Today, Tory pro-Europeans have a lot of clout with Cameron. Ken Clarke is in the cabinet, officially 'agreeing to disagree' with the Tory Eurosceptic line, and probably having more in common with Cable, Clegg, Huhne and Alexander than his fellow Tories. But the ideological space for Conservative Party Europhiles to occupy is shrinking. Psephological evidence shows that Tory voters have moved to the right over most questions of nationality - race, immigration and Europe among them - over the last decade. This preceded the global recession, but has surely been aggravated by it. The hostility to the EU among the Tory core vote is combustible. Admittedly, there are more pressing matters afoot - but the trouble with the EU is its alarming propensity to act as a lightning rod for a whole variety of concerns about nanny-statism, economic inefficiency, finance capital, bureaucracy, regulations, taxes, immigration, British sovereignty, etc etc. Part of Cameron's delicate dance of office is to unite this increasingly isolationist, reactionary base with the big business patrons for whom the Tories have existed since 1832, as well as with pro-European centrists - and that is becoming a tougher and tougher sell. There's no winning here. If Cameron tries to drag the Tories farther into the EU, he risks losing core votes to UKIP. If he tries to withdraw farther from the EU or reverse his position on a Treaty referendum again, he risks losing the centrists, his business allies, and pro-EU Tories such as Ken Clark.
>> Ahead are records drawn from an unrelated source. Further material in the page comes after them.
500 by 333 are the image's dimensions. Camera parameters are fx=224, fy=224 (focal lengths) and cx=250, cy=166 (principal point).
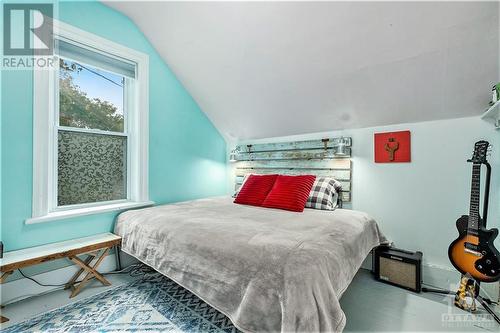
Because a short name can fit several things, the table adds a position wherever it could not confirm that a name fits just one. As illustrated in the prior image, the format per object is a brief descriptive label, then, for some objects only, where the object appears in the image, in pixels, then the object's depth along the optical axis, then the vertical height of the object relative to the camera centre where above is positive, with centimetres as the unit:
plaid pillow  242 -31
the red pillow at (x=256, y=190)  263 -28
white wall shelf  173 +45
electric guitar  158 -56
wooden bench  166 -72
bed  108 -56
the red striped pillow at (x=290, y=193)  233 -29
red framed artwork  236 +22
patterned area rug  154 -112
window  200 +39
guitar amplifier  202 -95
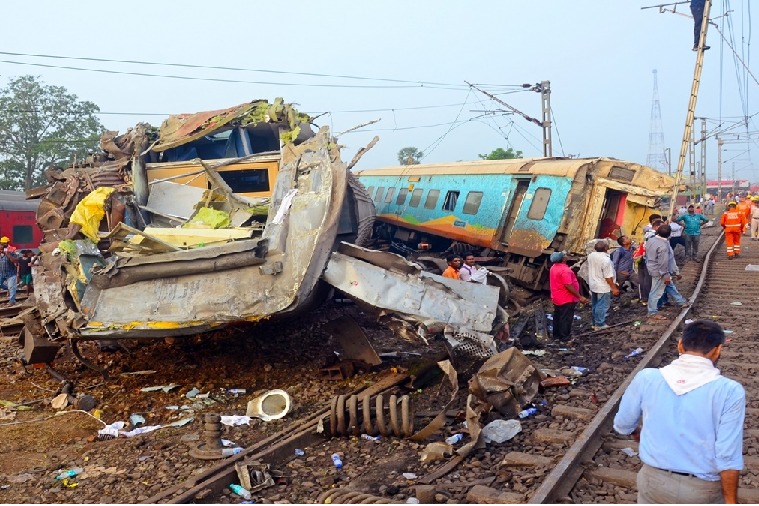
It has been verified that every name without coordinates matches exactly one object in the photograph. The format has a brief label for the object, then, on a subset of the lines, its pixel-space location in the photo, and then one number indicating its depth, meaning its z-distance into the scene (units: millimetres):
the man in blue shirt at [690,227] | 15641
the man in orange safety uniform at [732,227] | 15375
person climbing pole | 18422
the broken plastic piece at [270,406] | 6613
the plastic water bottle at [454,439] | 5621
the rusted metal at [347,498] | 4367
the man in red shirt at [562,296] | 9188
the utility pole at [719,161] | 60209
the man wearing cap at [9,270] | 14602
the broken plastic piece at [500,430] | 5617
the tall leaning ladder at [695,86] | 17672
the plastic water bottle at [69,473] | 5336
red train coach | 20172
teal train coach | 12742
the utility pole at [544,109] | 23711
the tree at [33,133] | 32500
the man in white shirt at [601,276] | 9523
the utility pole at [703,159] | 50334
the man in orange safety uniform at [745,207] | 19472
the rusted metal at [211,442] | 5523
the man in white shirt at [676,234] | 15135
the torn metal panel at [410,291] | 7027
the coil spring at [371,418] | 5895
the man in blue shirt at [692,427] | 2717
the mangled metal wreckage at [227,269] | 7078
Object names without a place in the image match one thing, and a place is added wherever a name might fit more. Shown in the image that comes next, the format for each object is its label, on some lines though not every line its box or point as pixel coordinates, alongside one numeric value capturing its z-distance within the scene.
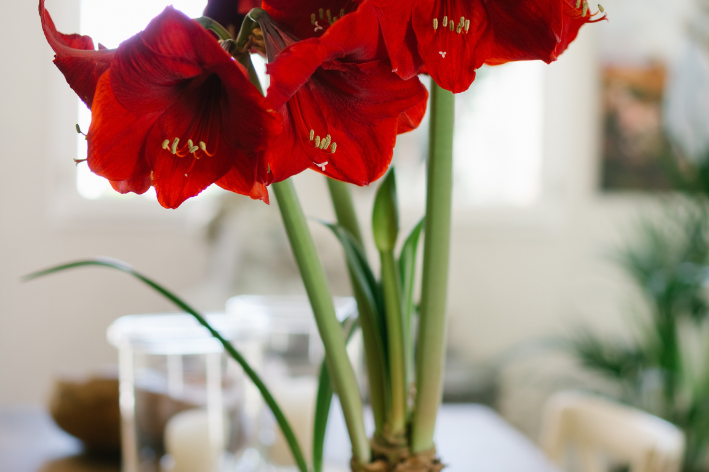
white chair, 1.24
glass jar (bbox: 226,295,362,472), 0.54
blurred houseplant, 2.57
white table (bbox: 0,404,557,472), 0.91
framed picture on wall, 3.51
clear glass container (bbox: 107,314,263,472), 0.48
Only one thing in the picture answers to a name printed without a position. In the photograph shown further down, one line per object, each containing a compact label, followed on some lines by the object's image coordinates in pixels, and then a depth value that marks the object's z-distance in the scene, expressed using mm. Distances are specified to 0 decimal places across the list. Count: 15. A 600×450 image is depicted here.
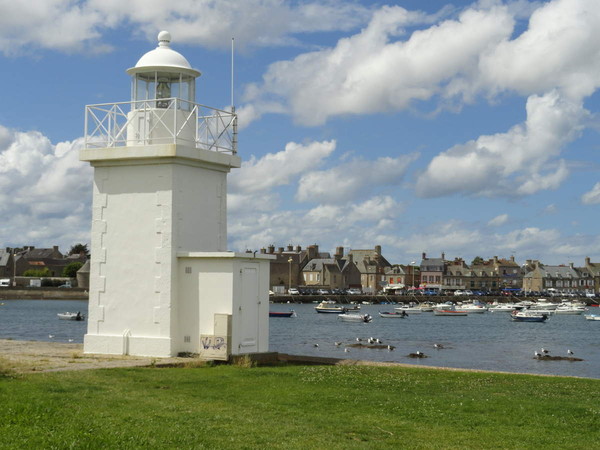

The crisis of the Eurozone is grave. Recently, I hear that Merkel and Sarkozy had a stand-up blazing row over the former's ruthless pursuit of German national interest and refusal to set aside a fund to protect the Euro - Merkel eventually capitulated, but not before Sarkozy had shouted himself hoarse. The Franco-German axis is in serious peril. In that circumstance, emergencies are bound to arise. And it wouldn't take a great deal, I suspect, to get this lightly bound coalition tearing itself to ribbons over the issue.